Specialize. THere is no turning back, go do it! MAke me proud! Bailamos!
 
If its $ you are after NO. If you have a specific experience or calling to a specialize then do it. If you fall in love during dental school with a particular thing follow it. Otherwise i think general is superior for its inherent variety.
 
hmm busupshot gives good advice.
 
HoT-ExCeLsIoR said:
I'm just wondering if I should specialize or just go into regular dentistry..

interviewers will probably ask you this and i think the answer that they're always looking for is that you should wait and see if you really like the field by taking classes during dental school as opposed to just going into dental school thinking that you're gonna be an orthodontist or something. of course there may be circumstances where you might have a family member that is a specialist and you know the insides and outs of the specialty in which you can answer that you DO want to specialize...but definitely the former answer is most common...IMO...
 
HoT-ExCeLsIoR said:
hmm busupshot gives good advice.

I am the primare advice-giver since 2003. Don't get it twisted.

Wherever... whenever there are fellow pre-dents in need... I am there.
 
busupshot83 said:
I am the primare advice-giver since 2003. Don't get it twisted.

Wherever... whenever there are fellow pre-dents in need... I am there.




.........



do you make housecalls?
 
I was pretty sure I wanted to specialize before starting dental school, so I did some observing at the local ortho and endo office...in my interviews I always gave the above "wait and see" answer, though I was pretty sure I wanted to.
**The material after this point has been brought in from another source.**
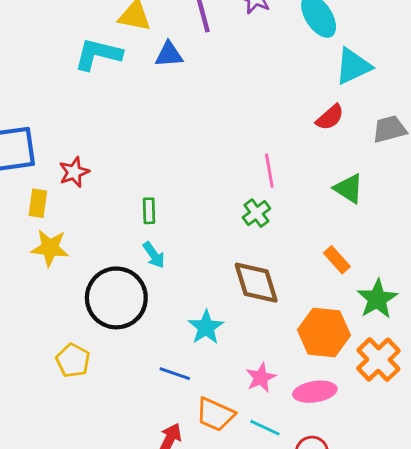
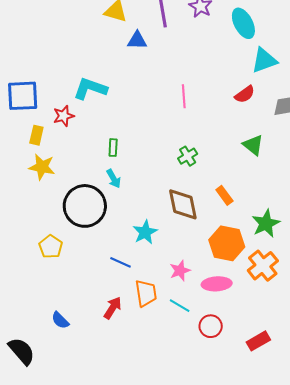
cyan L-shape: (98, 54) -> (90, 89), moved
pink line: (269, 171) -> (184, 96), moved
orange rectangle: (337, 260) -> (224, 195), moved
orange trapezoid: (215, 414) -> (146, 293), turned -128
Best advice is to just do the best you can so you have the option, though admittedly dental school is more stressful once you've made the decision to do it.
 
What do you plan on specializing in HOt?
 
The above answers all seem to suggest you shouldn't indicate an interest in specialization during an interview. I'd like to amend that slightly; I see nothing wrong with demonstrating a knowledgeable, reasonably founded interest in a particular specialty during an interview, but you'd better be ready to deliver an articulate justification when they ask you about it.
 
aphistis said:
[....]I see nothing wrong with demonstrating a knowledgeable, reasonably founded interest in a particular specialty during an interview, but you'd better be ready to deliver an articulate justification when they ask you about it.
Yes, and backed up with shadowing experience. Otherwise, if I were on an adcom, I'd tend to take the person a lot less seriously even if s/he were articulate and otherwise well-informed. Some things can't be learned by anything but being there!